NGK TR55s and MSD 10mm wires, swapped out at 50k miles.

Can't say I've noticed any difference....just a maintenance thang.


----------



## fergyflyer (Apr 18, 2005)

I was talking to a guy at a speed shop about this. He said do you think GM would spend the $10 a plug that it costs for iridium plugs if there wasn't a benefit over the $3 copper plugs. The extra cost to GM for those plugs for just the 2005 GTO is $672,000. For the C6 it is $2,128,000 for plugs for just the 2005 model year. He did add that if you radically changed the engine, heads, cam etc... there would probably be a better plug. If you use nitrous there definately is better plugs.


----------



## westell (Oct 4, 2004)

Groucho said:


> NGK TR55s and MSD 10mm wires, swapped out at 50k miles.
> 
> Can't say I've noticed any difference....just a maintenance thang.

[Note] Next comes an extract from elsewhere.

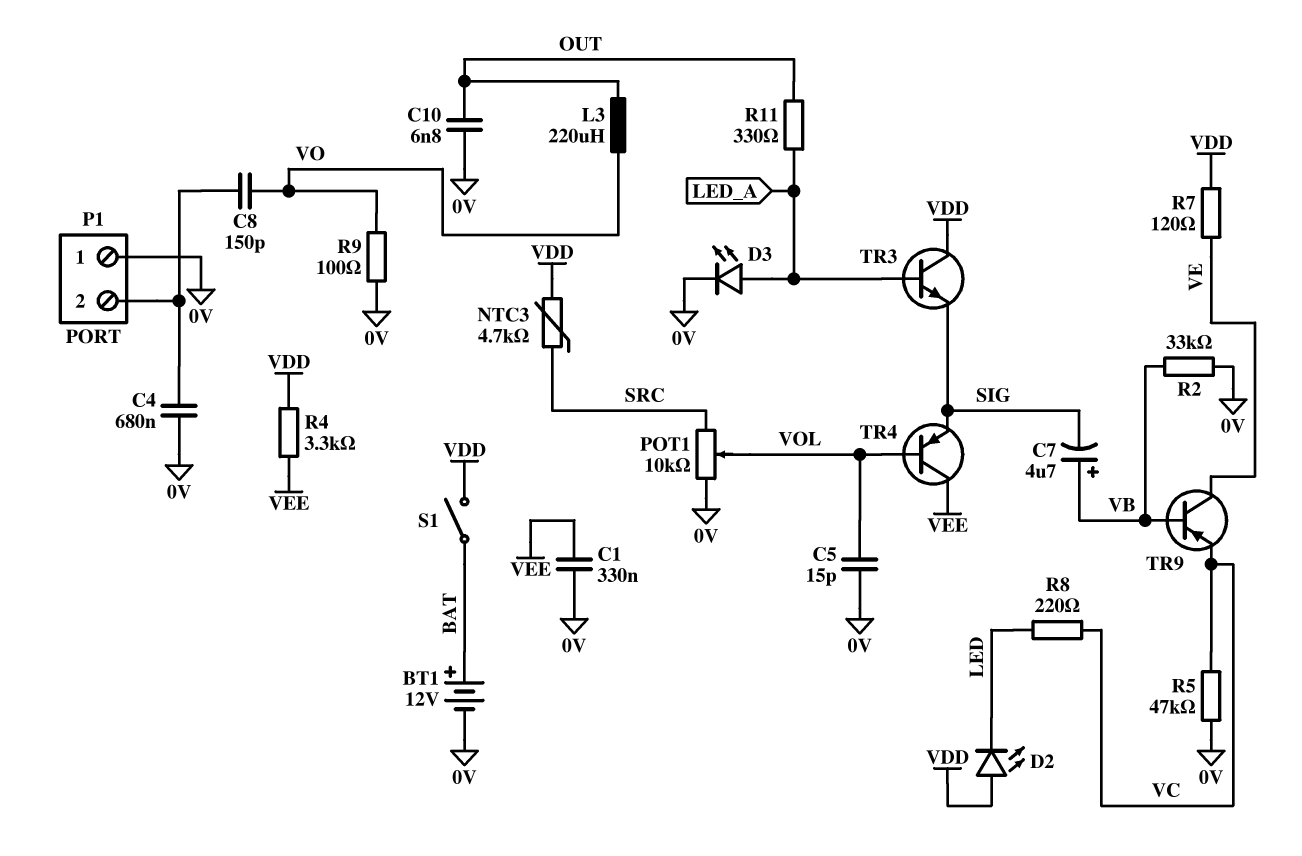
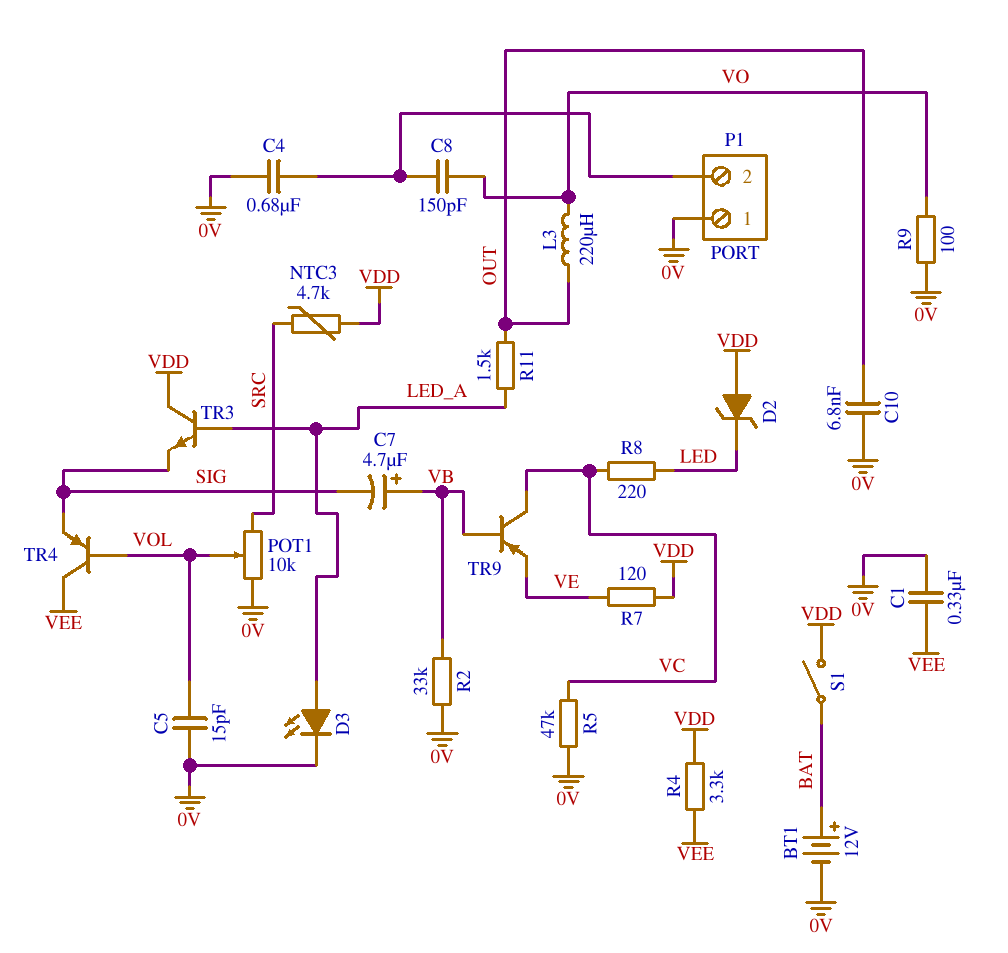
D2: LED (A VDD, K LED) -> zener (A VDD, K LED)
R11: 330 (LED_A, OUT) -> 1.5k (LED_A, OUT)
TR9: PNP (B VB, C VE, E VC) -> PNP (B VB, C VC, E VE)

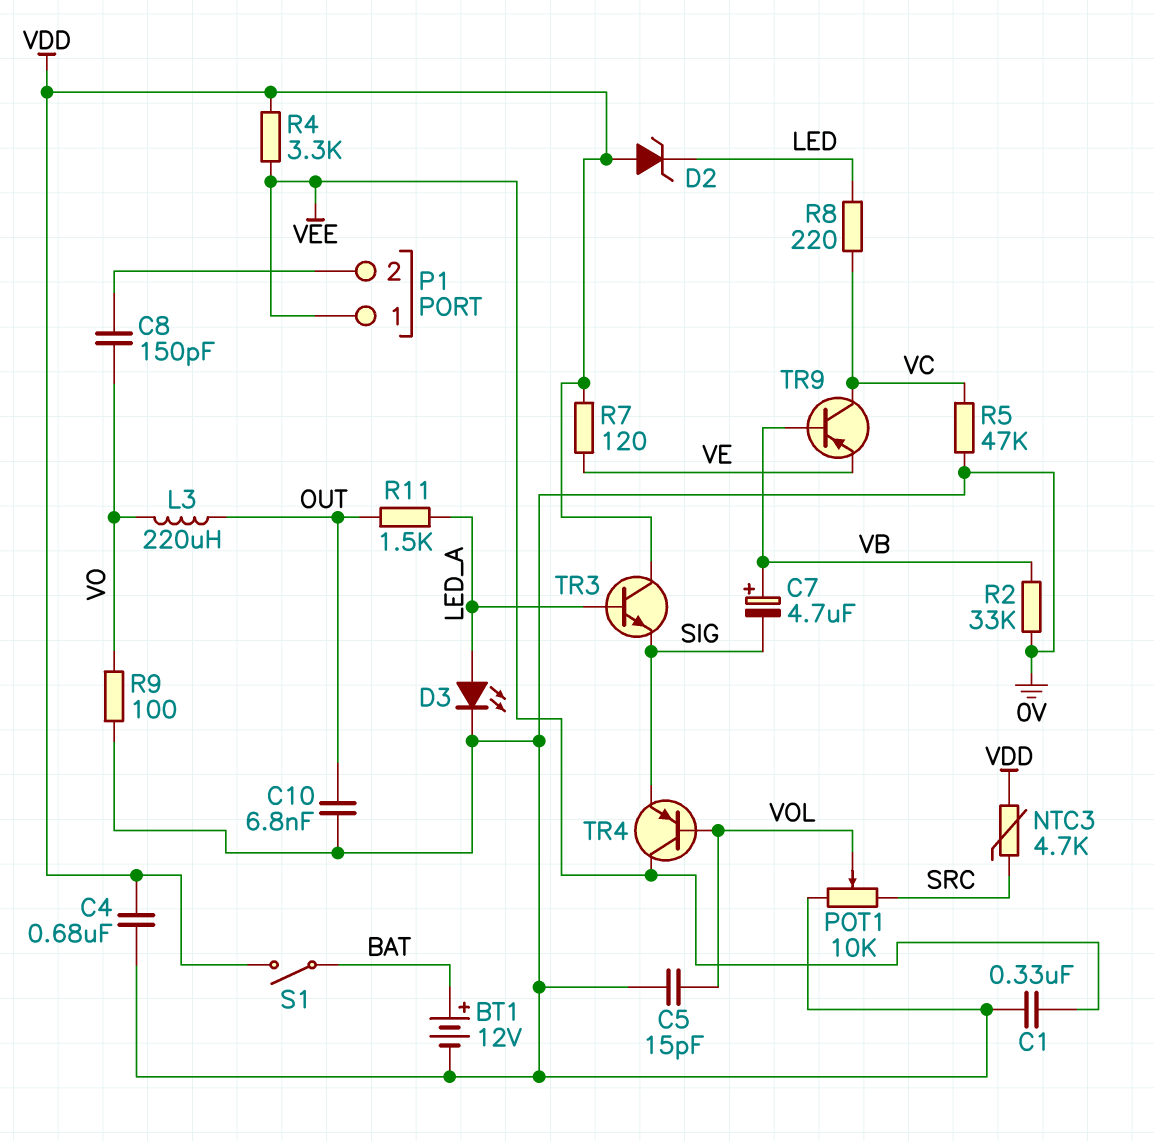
C4: 680nF (0V, P1/2) -> 680nF (0V, VDD)
P1 pin 1: 0V -> VEE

I did notice a difference on the @ss dyno. quicker lift of front. better throttle response. I put the TR55's and Taylor 10mm's


----------



## Groucho (Sep 11, 2004)

westell said:


> I did notice a difference on the @ss dyno. quicker lift of front. better throttle response. I put the TR55's and Taylor 10mm's


You maybe right-- I haven't really noticed a big enough difference to say- _"Woah."_

And I don't want to know how one goes about calibrating a butt dyno, thenk yew veddy much. :lol:


----------



## BlueBomber (Feb 11, 2005)

so our goats have iridium plugs from the factory is that what your sayin ferg?


----------



## fergyflyer (Apr 18, 2005)

BlueBomber said:


> so our goats have iridium plugs from the factory is that what your sayin ferg?


Yes they are iridium.


----------



## BlueBomber (Feb 11, 2005)

thanks for the input guys i put new long tube headers on yesterday and since it is a royal PIA to change the plugs after headers are installed i put some TR55's in. man i like the way she runs and sounds. time for a dyno.


----------



## WanaGTO (Sep 7, 2008)

Where can I get the TR55's?


----------



## westell (Oct 4, 2004)

ANY major auto parts store.


----------



## WanaGTO (Sep 7, 2008)

Are these the right ones??? Cause I only paid 20 bucks for em!


----------



## Michael.Narlock (Jan 5, 2009)

Ight someone please explain to me how to do a new post on here...


----------



## WanaGTO (Sep 7, 2008)

You just did it


----------



## Rukee (Feb 8, 2007)

Michael.Narlock said:


> Ight someone please explain to me how to do a new post on here...


You meen thread? A post is what you just made here, a thread would be a whole new set of posts with a name (title) you sellect. Go to the forums section you want to post your new thread in, and then at the top of the page is a "New Topic" button, press that, make your post and name it, and start your new thread! :cheers


----------